**Your assignment**. Lines from the one with "o colaborando con el cuidado del planeta y" up to and including the one with "Conviértete en experto de la" are to be copied exactly from the records below, without their pictures.

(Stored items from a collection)
******************************

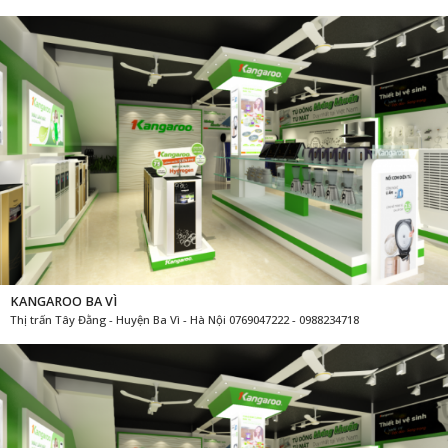
KANGAROO BA VÌ
Thị trấn Tây Đằng - Huyện Ba Vì - Hà Nội 0769047222 - 0988234718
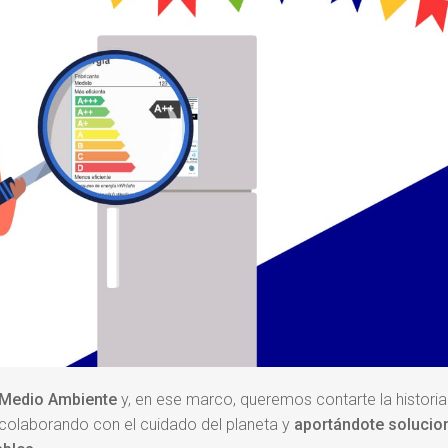
l Medio Ambiente
y, en ese marco, queremos contarte la historia
o colaborando con el cuidado del planeta y
aportándote solucio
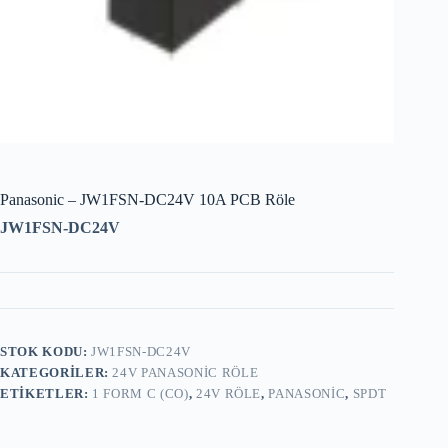
Panasonic – JW1FSN-DC24V 10A PCB Röle
JW1FSN-DC24V
STOK KODU:
JW1FSN-DC24V
KATEGORILER:
24V PANASONIC RÖLE
ETIKETLER:
1 FORM C (CO)
,
24V RÖLE
,
PANASONIC
,
SPDT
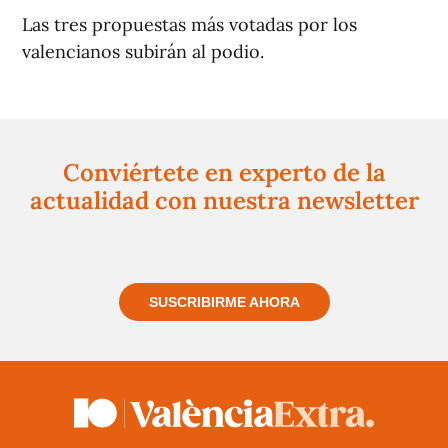
Las tres propuestas más votadas por los
valencianos subirán al podio.
Conviértete en experto de la
actualidad con nuestra newsletter
Regístrate gratuitamente y te mantendremos
informado siempre de todo lo que pasa cerca de ti
SUSCRIBIRME AHORA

******************************

**Answer to this task**.
o colaborando con el cuidado del planeta y
aportándote solucio
Panasonic – JW1FSN-DC24V 10A PCB Röle
JW1FSN-DC24V
STOK KODU:
JW1FSN-DC24V
KATEGORILER:
24V PANASONIC RÖLE
ETIKETLER:
1 FORM C (CO)
,
24V RÖLE
,
PANASONIC
,
SPDT
Las tres propuestas más votadas por los
valencianos subirán al podio.
Conviértete en experto de la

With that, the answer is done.